Di sisi lain, Jepang pernah memiliki delapan kaisar perempuan, dengan Kaisar Gosakuramachi sebagai yang terakhir pada abad ke-18.
Namun, sejak Konstitusi 1889 dan Undang-Undang Keluarga Kekaisaran 1947, pewarisan takhta hanya berlaku bagi laki-laki.
Menurut para sejarawan, sistem ini bisa bertahan karena keberadaan selir yang memperbanyak keturunan.
Kini, tanpa selir dan dengan jumlah anggota keluarga yang terus berkurang, sistem itu dianggap tidak lagi relevan.
Putri Aiko, putri tunggal Kaisar Naruhito dan Permaisuri Masako, sejatinya mendapat dukungan publik luas untuk mewarisi takhta.
Namun, aturan melarang perempuan naik takhta, meski wacana perubahan aturan tersebut sempat mencuat pada 2005.
Perdebatan politik yang buntu
Sejumlah panel ahli pernah mengusulkan reformasi. Pada 2022, kelompok konservatif merekomendasikan agar suksesi laki-laki tetap dipertahankan, tetapi perempuan yang menikah bisa tetap berstatus anggota kerajaan.
Bahkan, muncul wacana mengadopsi keturunan pria dari cabang keluarga kerajaan lama yang kini telah bubar.
Meski begitu, debat tersebut berulang kali menemui jalan buntu. Mantan Kepala Badan Rumah Tangga Kekaisaran Jepang Shingo Haketa menilai kondisi ini membebani Hisahito seorang diri.

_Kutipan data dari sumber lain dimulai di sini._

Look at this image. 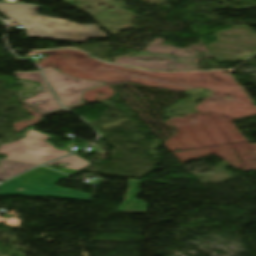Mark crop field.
I'll use <instances>...</instances> for the list:
<instances>
[{
  "mask_svg": "<svg viewBox=\"0 0 256 256\" xmlns=\"http://www.w3.org/2000/svg\"><path fill=\"white\" fill-rule=\"evenodd\" d=\"M27 140H36V141H41V140H46L51 138L48 135L42 134L40 132H35V131H27V133L25 134Z\"/></svg>",
  "mask_w": 256,
  "mask_h": 256,
  "instance_id": "5a996713",
  "label": "crop field"
},
{
  "mask_svg": "<svg viewBox=\"0 0 256 256\" xmlns=\"http://www.w3.org/2000/svg\"><path fill=\"white\" fill-rule=\"evenodd\" d=\"M73 145L65 151H61L46 141H27L26 138H23L9 145H1L0 153L8 156L5 159L40 164L67 154Z\"/></svg>",
  "mask_w": 256,
  "mask_h": 256,
  "instance_id": "34b2d1b8",
  "label": "crop field"
},
{
  "mask_svg": "<svg viewBox=\"0 0 256 256\" xmlns=\"http://www.w3.org/2000/svg\"><path fill=\"white\" fill-rule=\"evenodd\" d=\"M63 178H69V176L40 166L1 184L0 195L16 194L34 197L49 196L90 201L91 196L88 194L55 187V185Z\"/></svg>",
  "mask_w": 256,
  "mask_h": 256,
  "instance_id": "ac0d7876",
  "label": "crop field"
},
{
  "mask_svg": "<svg viewBox=\"0 0 256 256\" xmlns=\"http://www.w3.org/2000/svg\"><path fill=\"white\" fill-rule=\"evenodd\" d=\"M56 163H69L71 165H69V166H67L65 168L76 169V170H81L84 167H86L87 165H89L88 162L80 159L79 157H77L75 155L65 157L63 159L57 160V161L49 163L47 165H52V164H56Z\"/></svg>",
  "mask_w": 256,
  "mask_h": 256,
  "instance_id": "d8731c3e",
  "label": "crop field"
},
{
  "mask_svg": "<svg viewBox=\"0 0 256 256\" xmlns=\"http://www.w3.org/2000/svg\"><path fill=\"white\" fill-rule=\"evenodd\" d=\"M52 89L65 107L82 102L81 94L85 89L103 85V83L76 80L61 74L55 69H43ZM59 99V100H60Z\"/></svg>",
  "mask_w": 256,
  "mask_h": 256,
  "instance_id": "412701ff",
  "label": "crop field"
},
{
  "mask_svg": "<svg viewBox=\"0 0 256 256\" xmlns=\"http://www.w3.org/2000/svg\"><path fill=\"white\" fill-rule=\"evenodd\" d=\"M51 168L59 170V171L64 172V173H67V174H69L71 176H73L74 174H76L78 172L76 170H68V169L54 168V167H51Z\"/></svg>",
  "mask_w": 256,
  "mask_h": 256,
  "instance_id": "28ad6ade",
  "label": "crop field"
},
{
  "mask_svg": "<svg viewBox=\"0 0 256 256\" xmlns=\"http://www.w3.org/2000/svg\"><path fill=\"white\" fill-rule=\"evenodd\" d=\"M0 180L3 181L11 176H14L20 172H23L36 164L20 163L9 161L5 159H0Z\"/></svg>",
  "mask_w": 256,
  "mask_h": 256,
  "instance_id": "e52e79f7",
  "label": "crop field"
},
{
  "mask_svg": "<svg viewBox=\"0 0 256 256\" xmlns=\"http://www.w3.org/2000/svg\"><path fill=\"white\" fill-rule=\"evenodd\" d=\"M0 221L5 222L7 226H18L20 223V219H14V220H9V219H4L2 217H0Z\"/></svg>",
  "mask_w": 256,
  "mask_h": 256,
  "instance_id": "3316defc",
  "label": "crop field"
},
{
  "mask_svg": "<svg viewBox=\"0 0 256 256\" xmlns=\"http://www.w3.org/2000/svg\"><path fill=\"white\" fill-rule=\"evenodd\" d=\"M40 6L0 2V11L21 23L28 37L85 41L88 37H105L94 25H78L36 13Z\"/></svg>",
  "mask_w": 256,
  "mask_h": 256,
  "instance_id": "8a807250",
  "label": "crop field"
},
{
  "mask_svg": "<svg viewBox=\"0 0 256 256\" xmlns=\"http://www.w3.org/2000/svg\"><path fill=\"white\" fill-rule=\"evenodd\" d=\"M141 181L136 179L129 180V190L124 198V201L119 206L120 212H143L145 213L146 203L136 200L135 195L139 192L138 187Z\"/></svg>",
  "mask_w": 256,
  "mask_h": 256,
  "instance_id": "dd49c442",
  "label": "crop field"
},
{
  "mask_svg": "<svg viewBox=\"0 0 256 256\" xmlns=\"http://www.w3.org/2000/svg\"><path fill=\"white\" fill-rule=\"evenodd\" d=\"M15 74L17 78L38 82L42 85L43 88V93L37 94L29 99L24 100L23 102L33 106L43 115L61 109L60 104L51 93V91H46V83L40 71L25 73L15 72Z\"/></svg>",
  "mask_w": 256,
  "mask_h": 256,
  "instance_id": "f4fd0767",
  "label": "crop field"
}]
</instances>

“Pertanyaan mendasarnya bukan apakah akan mengizinkan garis suksesi laki-laki atau perempuan, melainkan bagaimana menyelamatkan monarki,” katanya.
Media konservatif Yomiuri pun mendorong revisi mendesak Undang-Undang Keluarga Kekaisaran agar suami dan anak-anak putri bisa berstatus bangsawan, sekaligus membuka peluang suksesi perempuan.